For these reasons, recommendations to increase dietary LA levels to 5 to 10 % of dietary energy(Reference Harris, Mozaffarian and Rimm26) by organisations such as the American Heart Association are particularly concerning. These recommendations have come largely as a result of registered clinical trials of mixed n-6+n-3 PUFA diets and diets in which n-6+n-3 PUFA have replaced trans-fatty acids and SFA. Using meta-analyses that took these potential confounders into consideration, Ramsden et al. (Reference Ramsden, Hibbeln and Majchrzak51) have observed a potential risk of LA that was probably missed in previous meta-analyses. Five decades of studies and the clinical impact of inhibitors of AA metabolites or metabolism (non-steroidal anti-inflammatory drugs and leukotriene blockers) support a central role for AA in inflammation. If circulating levels of AA are indeed important, the potential risk of elevating dietary LA would be postulated to differentially affect populations such as African Americans that have a much higher proportion of ‘efficient converters’ of LA to AA, resulting in higher levels of circulating AA.

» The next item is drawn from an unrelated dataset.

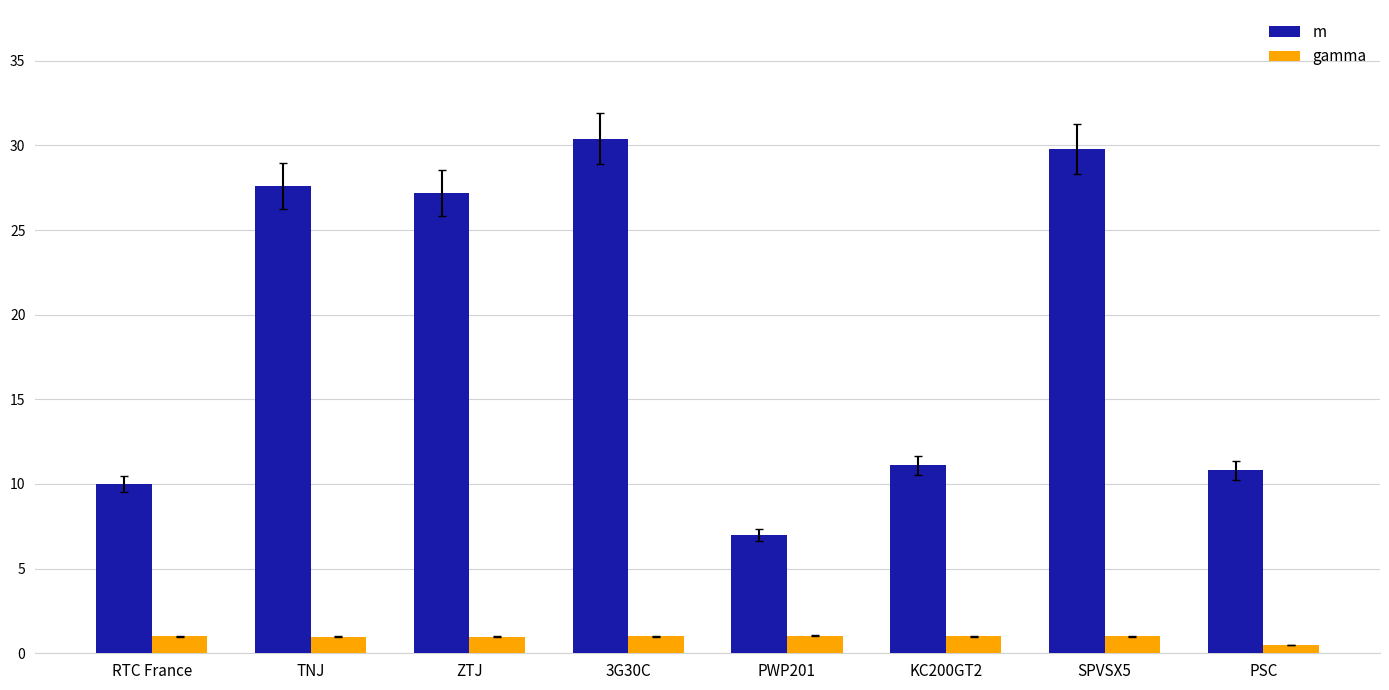

At TNJ, list the series in order from largest to smallest.

m, gamma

The present study was supported by National Institutes of Health (NIH) grants P50 AT002782 (F. H. C.), R01 Hl637348 (D. W. B.), R01 NS058700 (D. W. B.), F32DK083214 (C. E. H.), RO1 NR08153 (D. M. B.), RO1 DK 071891 (B. I. F.) and M01 RR000052 (D. M. B.). Additional support was received from Wake Forest School of Medicine General Clinical Research Center M01 RR07122 (D. W. B.) and the Wake Forest School of Medicine Center for Public Health Genomics. The authors thank the DHS coordinators, Carrie Smith and Pamela Hicks for their help with obtaining specimens; and Dr R. Mathias for access to study results before publication.

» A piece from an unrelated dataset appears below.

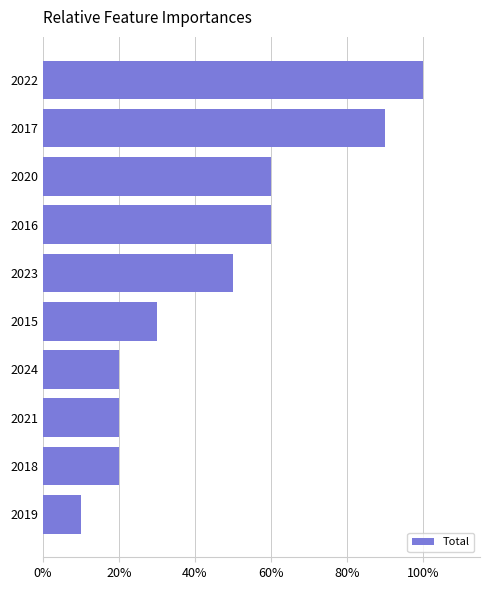

Are the bars horizontal?

Yes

F. H. C. has published books with Rodale and Simon and Schuster and is a founder and consultant to GeneSmart Health, Inc., which may be partially related to his research. These potential conflicts of interest have been disclosed to Wake Forest School of Medicine and to outside sponsors and are institutionally managed. No other authors have a conflict of interest.

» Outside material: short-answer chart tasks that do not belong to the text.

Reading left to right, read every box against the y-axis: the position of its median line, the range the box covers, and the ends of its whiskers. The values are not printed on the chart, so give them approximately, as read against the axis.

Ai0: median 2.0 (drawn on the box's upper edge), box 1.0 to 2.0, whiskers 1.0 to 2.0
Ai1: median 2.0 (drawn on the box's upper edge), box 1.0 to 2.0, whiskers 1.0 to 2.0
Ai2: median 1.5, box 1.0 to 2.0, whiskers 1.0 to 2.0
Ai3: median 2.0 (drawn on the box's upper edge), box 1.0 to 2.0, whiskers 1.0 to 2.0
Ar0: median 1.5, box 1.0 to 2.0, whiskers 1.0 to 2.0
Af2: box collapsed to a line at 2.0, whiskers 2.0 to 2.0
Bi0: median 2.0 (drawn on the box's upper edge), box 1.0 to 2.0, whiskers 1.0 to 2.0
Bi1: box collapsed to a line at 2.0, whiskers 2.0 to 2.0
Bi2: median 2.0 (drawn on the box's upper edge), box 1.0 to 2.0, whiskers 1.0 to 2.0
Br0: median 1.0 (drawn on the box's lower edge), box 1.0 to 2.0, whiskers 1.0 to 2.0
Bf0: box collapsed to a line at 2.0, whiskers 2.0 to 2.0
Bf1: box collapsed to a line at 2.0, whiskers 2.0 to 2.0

C. E. H. performed SNP genotyping and association analyses; M. E. R. selected SNP and designed the genotyping assays; S. S. and P. I. performed fatty acid analyses; H. C. A. performed analyses on the HapMap data; J. T. Z., L. D. C., C. D. L. and D. V. provided statistical and genetic analyses; D. W. B. and B. I. F provided access to DHS data; R. A. M. and F. H. C. generated the hypotheses and designed the experiments; S. S., R. A. M. and F. H. C. prepared the manuscript.